What Should Have Been Done
The platform should have implemented a credential security program that specifically addressed the threat of infostealer malware, which is sentap’s known primary attack vector. This includes mandatory multi-factor authentication (MFA) for all administrative and database access, certificate-based authentication for machine-to-machine connections, and continuous monitoring of dark web credential markets for any leaked credentials associated with the platform’s domains and email addresses.
Credential hygiene should have been enforced through automated password rotation, prohibition of password reuse across systems, and integration with threat intelligence feeds that flag compromised credentials in real time.
SFTP and FTP services, which are among sentap’s documented exploitation targets, should have been secured with IP allowlisting, key-based authentication rather than password authentication, and continuous monitoring for anomalous file transfers. Any file transfer protocol that exposes database contents or patient data should have been isolated from the public internet and accessible only through a VPN or zero-trust network architecture. Legacy FTP services should have been decommissioned entirely in favor of SFTP with enforced encryption.
Database security should have included encryption at rest and in transit, with column-level encryption for the most sensitive fields including reproductive health indicators. Database activity monitoring (DAM) should have been deployed to detect bulk extraction queries, and data loss prevention (DLP) controls should have flagged the exfiltration of a 7-million-row dataset.

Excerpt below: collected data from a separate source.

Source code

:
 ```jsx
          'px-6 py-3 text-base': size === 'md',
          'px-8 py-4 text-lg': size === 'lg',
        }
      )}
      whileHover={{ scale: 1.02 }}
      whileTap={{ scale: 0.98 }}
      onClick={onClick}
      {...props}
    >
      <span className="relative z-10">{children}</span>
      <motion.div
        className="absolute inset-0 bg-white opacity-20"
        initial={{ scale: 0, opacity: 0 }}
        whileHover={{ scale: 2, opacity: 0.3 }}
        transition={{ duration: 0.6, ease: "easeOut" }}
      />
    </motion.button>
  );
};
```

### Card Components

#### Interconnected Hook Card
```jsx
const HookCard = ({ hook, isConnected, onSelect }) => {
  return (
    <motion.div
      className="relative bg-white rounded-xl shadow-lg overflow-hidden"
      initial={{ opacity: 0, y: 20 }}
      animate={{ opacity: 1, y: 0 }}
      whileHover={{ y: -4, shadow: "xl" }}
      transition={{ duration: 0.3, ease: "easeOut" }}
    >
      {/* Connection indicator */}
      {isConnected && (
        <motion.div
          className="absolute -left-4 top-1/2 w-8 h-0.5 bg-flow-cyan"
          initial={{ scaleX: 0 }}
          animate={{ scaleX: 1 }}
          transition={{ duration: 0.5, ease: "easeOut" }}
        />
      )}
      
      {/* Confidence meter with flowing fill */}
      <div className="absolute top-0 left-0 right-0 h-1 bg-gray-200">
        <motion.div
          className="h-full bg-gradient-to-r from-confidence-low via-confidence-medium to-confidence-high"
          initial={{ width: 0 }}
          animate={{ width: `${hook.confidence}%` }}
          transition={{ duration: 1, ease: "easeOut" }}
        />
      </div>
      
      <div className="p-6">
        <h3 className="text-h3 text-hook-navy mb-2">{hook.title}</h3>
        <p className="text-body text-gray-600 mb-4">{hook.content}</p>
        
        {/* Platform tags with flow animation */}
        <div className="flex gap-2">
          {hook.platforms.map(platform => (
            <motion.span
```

Network segmentation should have isolated the patient database from internet-facing application servers, ensuring that even if an attacker compromised the web layer, lateral movement to the database tier would require bypassing additional authentication and monitoring controls.
When an Initial Access Broker with documented ties to ransomware operations sells 7 million patient records-including reproductive health data-on one of the internet’s most established cybercrime forums, it exposes the full chain of failure: from stolen credentials to unmonitored databases to the absence of any detection mechanism. The PDPL grace period may have shielded the operator from formal penalties, but it did not shield 7 million patients from having their most intimate health data monetized by criminals.